> DOCUMENT PASSAGE
****************************************
A.P. Sen, J.
1. This order will also govern the disposal of Misc. Criminal Case No. 32 of 1972 (Kailash Dubey v-State of M. P.)
These are two petitions under Section 561-A of the Code of Criminal Procedure for setting aside the judgment and sentences passed by me in Criminal Appeal No. 608 of 1969 (Awadesh Singh v. The State of M. P.). decided on 27-10-1971.
2. Having heard the Parties at a considerable length. I have formed the opinion that these petitions must be dismissed. In my view, the petitioners have chosen a wrong forum for the redress of their grievances, if any. Their remedy lay by way of an appeal to the Supreme Court of India.
3. Three questions arise for considerations in these petitions namely:-
(1) Whether the High Court has any jurisdiction to review its judgment or sentences in exercise of its inherent powers under Section 561-A of the Code of Criminal Procedure?
(2) Whether the judgment and sentences passed by me in appeal were a nullity, having regard to the provisions contained in rule 1' (a) (iv). Chapter I of the High Court Rules?
****************************************
> GIVEN MATERIAL
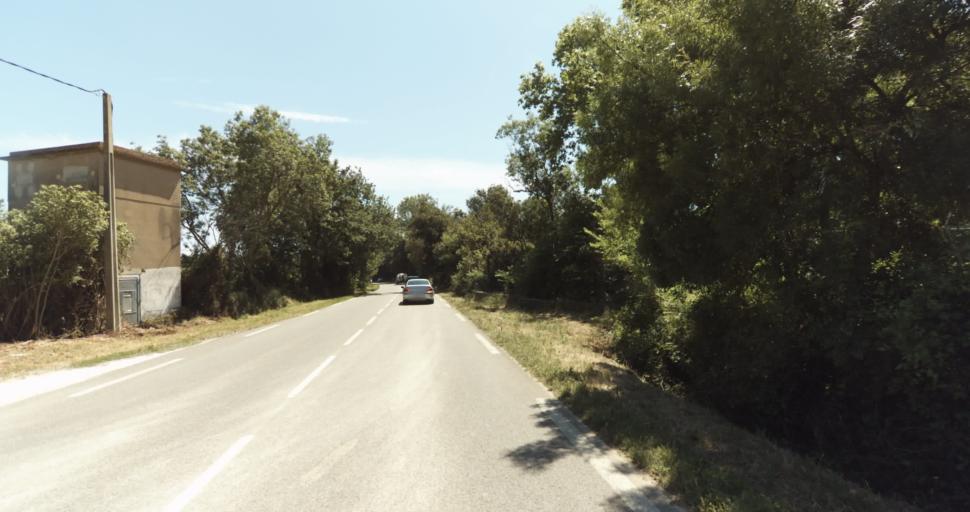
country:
****************************************
> WHAT THE EXERCISE ASKS
Extract the passage of the court order above verbatim, starting at "A.P. Sen, J." and ending at "Court of India.".

> WRITTEN RESPONSE
A.P. Sen, J.
1. This order will also govern the disposal of Misc. Criminal Case No. 32 of 1972 (Kailash Dubey v-State of M. P.)
These are two petitions under Section 561-A of the Code of Criminal Procedure for setting aside the judgment and sentences passed by me in Criminal Appeal No. 608 of 1969 (Awadesh Singh v. The State of M. P.). decided on 27-10-1971.
2. Having heard the Parties at a considerable length. I have formed the opinion that these petitions must be dismissed. In my view, the petitioners have chosen a wrong forum for the redress of their grievances, if any. Their remedy lay by way of an appeal to the Supreme Court of India.